Friday, November 17, 2017

A dilemma for Republicans

OK, so now most of the Republicans -- the ones outside Alabama anyway -- are coming around to saying that they believe the women accusing Roy Moore and therefore they're calling on him to drop out of the race.

But what about the dozen-plus women who accused Donald Trump of sexual assault?  We even have the audio tape of Trump confessing to how he can just grab women, and they let you do anything when you're a star?

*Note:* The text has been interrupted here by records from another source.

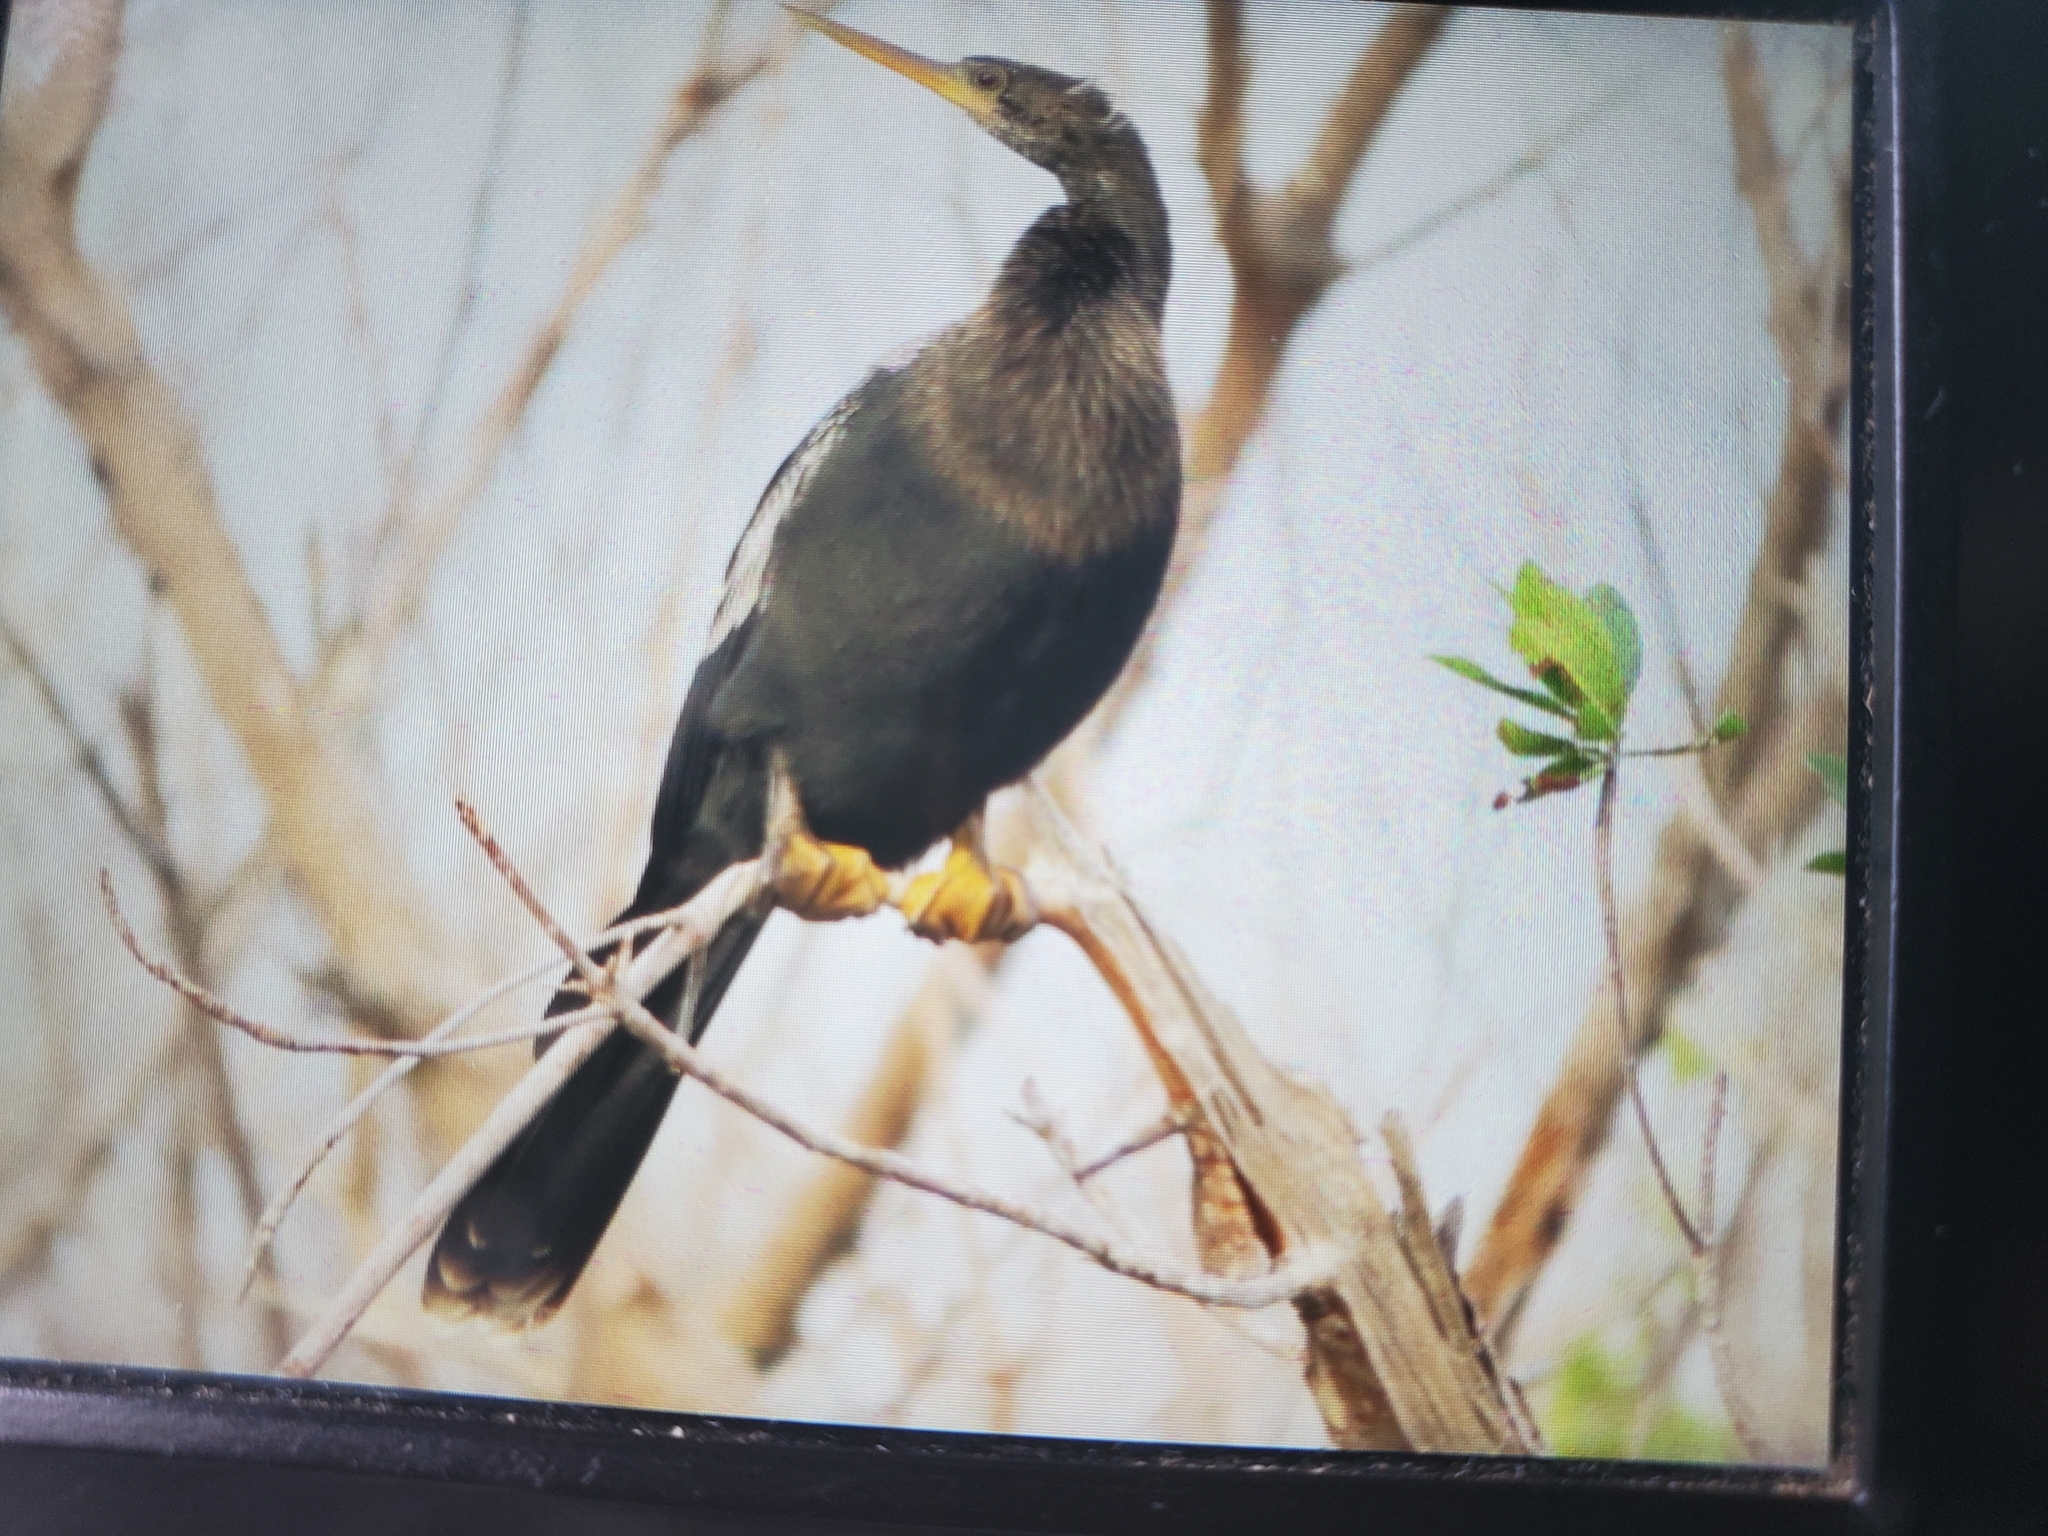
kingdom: Animalia
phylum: Chordata
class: Aves
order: Suliformes
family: Anhingidae
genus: Anhinga
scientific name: Anhinga anhinga
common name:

Why are they dismissed as "liars" -- all of them -- and not believed?   Is it just that Moore was going after teen age girls, while Trump assaulted grown women?  But what about Trump's self-described barging into the dressing rooms at teen-age beauty pageants, where teen age girls were in various stages of undress -- just because he could, as the pageant owner?    Does that count as sexual assault?

Maybe.    Or maybe this is all really about politics.   Until they get their tax cut bill passed, they need that 52nd Republican vote.   But it doesn't have to be Roy Moore.  Someone less "colorful" would do them more good.

Of course, their dream solution, which would solve two problems, is to somehow get Jeff Sessions out of the AG chair and back into his old senate chair -- so Trump can appoint a new AG that he can bend to his will and make Mueller's investigation go away.  They could run Sessions as a write-in candidate;   or, if Moore wins, then expel him from the Senate, and have the governor appoint Sessions.

There's one problem with that "solution."   Sessions may not want to give up being Attorney General.   It's his life ambition, what he's always dreamed of being.  The AG has much more power to change our country than a single senator.  He's already turned back the law enforcement clock by decades and made things much worse for civil rights.   But he thinks he's doing great work.  So he might just say No to that scheme.   Then what?

But -- let's talk about our dream solution.  Just let the election runs its course, with Moore as the Republican nominee -- and then have Democrat candidate Doug Jones win it outright.   I think he has a good chance.   Think what a Democratic win would do for the morale of the silent, suffering progressives in Alabama.